I understand it’s early days, but I wanted to try out StaticTools.jl
to get a feel for the “static dialect”. The code
using StaticTools, BenchmarkTools,StaticArrays
function foo(v)
a = StackArray(ntuple(i->v,6), 6)
return sum(a)
end
function bar(v)
a = SVector{5,Float64}(v,v,v,v,v)
return a[1]+a[2]+a[3]+a[4]+a[5]
end
@btime foo(2)
@btime bar(2)
yields
10.210 ns (1 allocation: 64 bytes)
0.800 ns (0 allocations: 0 bytes)
and I feel cheated: creating a StackArray
allocates? On the heap?
What did I get wrong?
Your benchmark looks a bit odd: The lengths of the arrays are not equal and the way you sum them is also different.
But let’s start with the StaticArrays.jl variant bar
: The result looks like and indeed is due to constant-folding (sub 1ns runtime).

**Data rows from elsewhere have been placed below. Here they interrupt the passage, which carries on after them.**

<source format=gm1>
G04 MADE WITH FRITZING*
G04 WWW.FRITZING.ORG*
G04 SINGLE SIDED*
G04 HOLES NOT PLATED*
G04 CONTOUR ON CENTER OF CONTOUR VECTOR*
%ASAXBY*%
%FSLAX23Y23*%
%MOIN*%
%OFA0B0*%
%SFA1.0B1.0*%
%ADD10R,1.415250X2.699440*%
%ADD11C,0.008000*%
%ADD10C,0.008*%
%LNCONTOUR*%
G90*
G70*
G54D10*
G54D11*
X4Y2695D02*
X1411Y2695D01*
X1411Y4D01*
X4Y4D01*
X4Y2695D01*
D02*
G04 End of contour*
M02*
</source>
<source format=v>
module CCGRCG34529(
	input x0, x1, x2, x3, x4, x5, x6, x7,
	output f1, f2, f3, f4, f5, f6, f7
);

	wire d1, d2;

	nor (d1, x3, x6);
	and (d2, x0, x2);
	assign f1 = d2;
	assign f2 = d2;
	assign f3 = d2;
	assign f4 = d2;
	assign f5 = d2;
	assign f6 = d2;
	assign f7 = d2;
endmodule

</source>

See here:
julia> function bar(v)
a = SVector{5,Float64}(v,v,v,v,v)
return sum(a)
end
julia> @btime bar(2)
0.978 ns (0 allocations: 0 bytes)
10.0
julia> @btime bar($2) # interpolation avoids constant-folding
3.352 ns (0 allocations: 0 bytes)
10.0
Using sum
or direct array access to sum does not make a difference here. I am sure StaticArrays.jl took care that this call is fully inlined to the code that just sums the array entries.

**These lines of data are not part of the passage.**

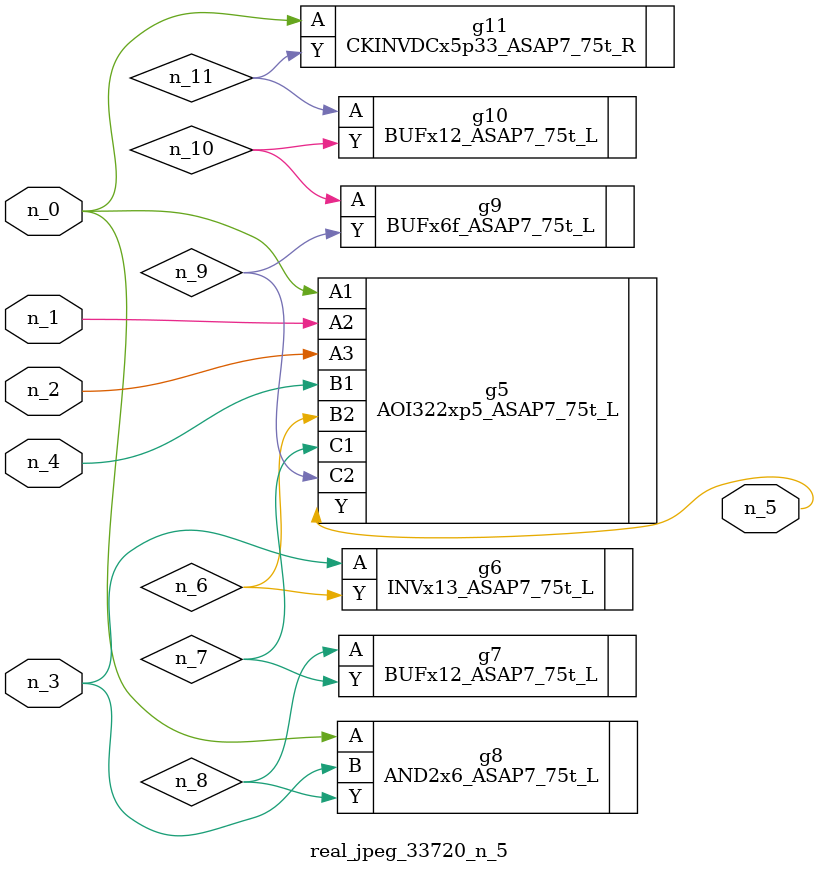
<source format=v>
module real_jpeg_33720_n_5 (n_4, n_0, n_1, n_2, n_3, n_5);

input n_4;
input n_0;
input n_1;
input n_2;
input n_3;

output n_5;

wire n_8;
wire n_11;
wire n_6;
wire n_7;
wire n_10;
wire n_9;

AOI322xp5_ASAP7_75t_L g5 ( 
.A1(n_0),
.A2(n_1),
.A3(n_2),
.B1(n_4),
.B2(n_6),
.C1(n_7),
.C2(n_9),
.Y(n_5)
);

AND2x6_ASAP7_75t_L g8 ( 
.A(n_0),
.B(n_3),
.Y(n_8)
);

CKINVDCx5p33_ASAP7_75t_R g11 ( 
.A(n_0),
.Y(n_11)
);

INVx13_ASAP7_75t_L g6 ( 
.A(n_3),
.Y(n_6)
);

BUFx12_ASAP7_75t_L g7 ( 
.A(n_8),
.Y(n_7)
);

BUFx6f_ASAP7_75t_L g9 ( 
.A(n_10),
.Y(n_9)
);

BUFx12_ASAP7_75t_L g10 ( 
.A(n_11),
.Y(n_10)
);


endmodule
</source>
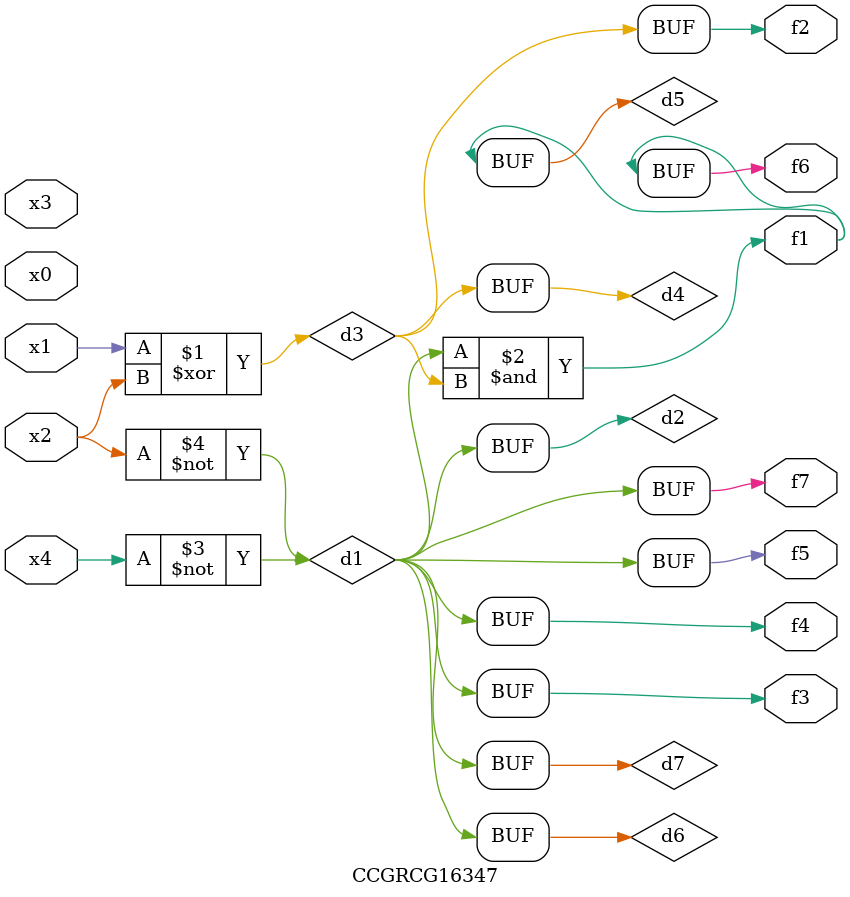
<source format=v>
module CCGRCG16347(
	input x0, x1, x2, x3, x4,
	output f1, f2, f3, f4, f5, f6, f7
);

	wire d1, d2, d3, d4, d5, d6, d7;

	not (d1, x4);
	not (d2, x2);
	xor (d3, x1, x2);
	buf (d4, d3);
	and (d5, d1, d3);
	buf (d6, d1, d2);
	buf (d7, d2);
	assign f1 = d5;
	assign f2 = d4;
	assign f3 = d7;
	assign f4 = d7;
	assign f5 = d7;
	assign f6 = d5;
	assign f7 = d7;
endmodule

</source>
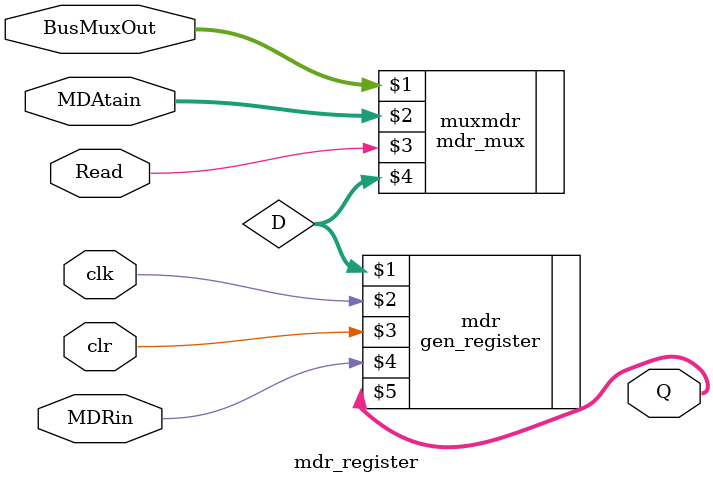
<source format=v>

module mdr_register (
	input wire [31:0] BusMuxOut,
	input wire clk,
	input wire clr,
	input wire Read,
	input wire MDRin,
	input wire [31:0] MDAtain,
	output wire [31:0] Q
	);
	
	wire [31:0] D;
	
	mdr_mux muxmdr (BusMuxOut, MDAtain, Read, D);
	gen_register mdr (D, clk, clr, MDRin, Q);
	
endmodule 

</source>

Ok let’s now look at StackArray
(which I have no prior experience with).
There are no allocations, when I do the summation directly:
julia> function foo_direct(v)
a = StackArray(ntuple(i->v,5), 5) # changed size to 5 to match bar
return a[1]+a[2]+a[3]+a[4]+a[5]
end
julia> @btime foo_direct($2) # interpolation does not make a difference here
3.282 ns (0 allocations: 0 bytes)
10
However using sum
, the allocation appears:
julia> function foo_sum(v)
a = StackArray(ntuple(i->v,5), 5)
return sum(a)
end
foo_sum (generic function with 1 method)
julia> @btime foo_sum($2)
7.970 ns (1 allocation: 48 bytes)
10
Inspecting the @code_llvm
it seems that the code allocates an array, copies the values from the StackArray into it and then uses it to call a mapreduce
function. To me that looks like there is some specialized method missing to efficiently sum
a StackArray.
Oh thanks, I never thought of that. sum allocates - which actually makes sense.